====== Records supplied ======
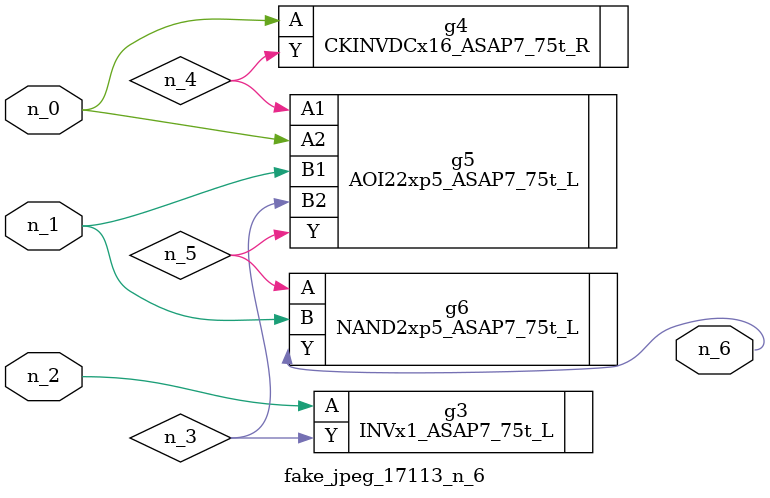
<source format=v>
module fake_jpeg_17113_n_6 (n_0, n_2, n_1, n_6);

input n_0;
input n_2;
input n_1;

output n_6;

wire n_3;
wire n_4;
wire n_5;

INVx1_ASAP7_75t_L g3 ( 
.A(n_2),
.Y(n_3)
);

CKINVDCx16_ASAP7_75t_R g4 ( 
.A(n_0),
.Y(n_4)
);

AOI22xp5_ASAP7_75t_L g5 ( 
.A1(n_4),
.A2(n_0),
.B1(n_1),
.B2(n_3),
.Y(n_5)
);

NAND2xp5_ASAP7_75t_L g6 ( 
.A(n_5),
.B(n_1),
.Y(n_6)
);


endmodule
</source>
======
The pictures should not appear in the copy; every other part of the records above must be returned exactly.

<source format=v>
module fake_jpeg_17113_n_6 (n_0, n_2, n_1, n_6);

input n_0;
input n_2;
input n_1;

output n_6;

wire n_3;
wire n_4;
wire n_5;

INVx1_ASAP7_75t_L g3 ( 
.A(n_2),
.Y(n_3)
);

CKINVDCx16_ASAP7_75t_R g4 ( 
.A(n_0),
.Y(n_4)
);

AOI22xp5_ASAP7_75t_L g5 ( 
.A1(n_4),
.A2(n_0),
.B1(n_1),
.B2(n_3),
.Y(n_5)
);

NAND2xp5_ASAP7_75t_L g6 ( 
.A(n_5),
.B(n_1),
.Y(n_6)
);


endmodule
</source>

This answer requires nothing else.